My team went from 25 to 200 people in just four years. We were planning to make another ~100 hires by the end of 2023, but instead, we’re capping our size at 200, and we’ll only be backfilling essential roles through next year. 

Now, without the burden of hiring, we’ve got more time to focus on what’s essential: product and sales.

2. Are we as cost-efficient as possible?

If you're a founder, taking steps to extend your runway should be at the top of your to-do list right now. That means looking for ways to lower your operational costs, and tasking your department leads with eliminating non-growth-related line items from their budgets. This takes discipline and a rigorous commitment to your strategy, but it’s also an opportunity for your team to develop resilience and learn to accomplish more with less. 

Once you’ve pared down the extraneous costs, you can focus on execution, invest strategically, and give yourself the best shot at avoiding layoffs.

3. Is our organisation designed for maximum productivity?

As my teammate (and Pitch COO) Åsa discussed at the Tech.eu Summit recently, effective organisational design means orienting your team around your strategy — not the other way around.

In moments like these, it’s especially important that your structure reflects your growth plan. At Pitch, that means setting up every last inch of our organisation for product-led growth and product excellence.

There’s a benefit to doing this that extends beyond productivity. When teams are set up to contribute to the company’s strategy, they’re happier. Not only will you unlock the potential of your best performers; you’ll keep them around. 

4. Are we keeping it real with our teams?

This is a scary time. It’s been tough to wake up to headlines about layoffs at tech firms, and to see brilliant founders in our industry fighting to survive. 

Employees across the industry are naturally nervous for their jobs, so being open with your teams at this time is critical. That’s why we've shared our financing approach with every employee, and will continue to provide a long-term strategy and outlook to everyone.  

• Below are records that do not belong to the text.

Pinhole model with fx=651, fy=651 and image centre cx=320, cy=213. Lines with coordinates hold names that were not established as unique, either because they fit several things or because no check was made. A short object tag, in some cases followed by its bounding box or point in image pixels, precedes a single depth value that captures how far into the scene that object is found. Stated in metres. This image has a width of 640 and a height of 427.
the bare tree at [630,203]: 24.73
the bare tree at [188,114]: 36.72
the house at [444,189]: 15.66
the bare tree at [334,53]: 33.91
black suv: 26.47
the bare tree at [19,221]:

This is a make-or-break moment for culture, so it is vital to give everyone confidence and clarity in our direction — and stay close to our team to preserve their trust.

5. Have we kept our options open for whatever the future holds?

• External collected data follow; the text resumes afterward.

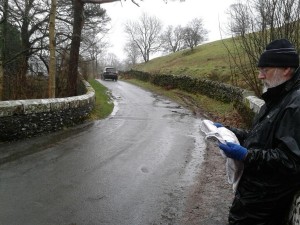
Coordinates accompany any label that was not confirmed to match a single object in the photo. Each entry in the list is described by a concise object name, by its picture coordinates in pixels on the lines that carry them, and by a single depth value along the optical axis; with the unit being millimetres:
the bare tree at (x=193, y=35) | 44146
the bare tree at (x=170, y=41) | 70461
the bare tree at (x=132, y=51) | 74181
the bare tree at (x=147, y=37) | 69953
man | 1895
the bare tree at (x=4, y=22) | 13033
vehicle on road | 35107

I remain incredibly bullish on the future of tech, but it isn't likely that the market will recover any time soon. I think we’re in for a tough stretch for at least 12 to 24 months.

When the market does rally and recover, it’s going to happen quickly, and it’s how you react that counts. So we’re setting none of these above measures in stone, and we’re staying open-minded and ready to hit the gas pedal again.

Keeping our options open for the future remains my top priority. And if you’re a founder like me, it should be yours, too.